= Exercise =
Set the data down again, exactly as it appears below.

# # #

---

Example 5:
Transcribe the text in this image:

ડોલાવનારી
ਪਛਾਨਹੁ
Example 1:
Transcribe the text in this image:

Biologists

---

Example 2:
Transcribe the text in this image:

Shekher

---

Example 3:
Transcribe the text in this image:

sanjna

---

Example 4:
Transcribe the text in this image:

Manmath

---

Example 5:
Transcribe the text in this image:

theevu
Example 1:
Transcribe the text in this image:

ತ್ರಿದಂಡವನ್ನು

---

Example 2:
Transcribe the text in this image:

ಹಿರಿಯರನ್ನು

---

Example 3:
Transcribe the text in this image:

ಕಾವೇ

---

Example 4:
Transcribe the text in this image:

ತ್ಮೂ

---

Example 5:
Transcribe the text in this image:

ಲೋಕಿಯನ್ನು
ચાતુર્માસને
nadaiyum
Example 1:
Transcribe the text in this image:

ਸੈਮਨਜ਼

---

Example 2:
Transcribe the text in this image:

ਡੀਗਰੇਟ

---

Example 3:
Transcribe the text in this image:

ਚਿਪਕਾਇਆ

# # #

= Exercise answer =
---

Example 5:
Transcribe the text in this image:

ડોલાવનારી
ਪਛਾਨਹੁ
Example 1:
Transcribe the text in this image:

Biologists

---

Example 2:
Transcribe the text in this image:

Shekher

---

Example 3:
Transcribe the text in this image:

sanjna

---

Example 4:
Transcribe the text in this image:

Manmath

---

Example 5:
Transcribe the text in this image:

theevu
Example 1:
Transcribe the text in this image:

ತ್ರಿದಂಡವನ್ನು

---

Example 2:
Transcribe the text in this image:

ಹಿರಿಯರನ್ನು

---

Example 3:
Transcribe the text in this image:

ಕಾವೇ

---

Example 4:
Transcribe the text in this image:

ತ್ಮೂ

---

Example 5:
Transcribe the text in this image:

ಲೋಕಿಯನ್ನು
ચાતુર્માસને
nadaiyum
Example 1:
Transcribe the text in this image:

ਸੈਮਨਜ਼

---

Example 2:
Transcribe the text in this image:

ਡੀਗਰੇਟ

---

Example 3:
Transcribe the text in this image:

ਚਿਪਕਾਇਆ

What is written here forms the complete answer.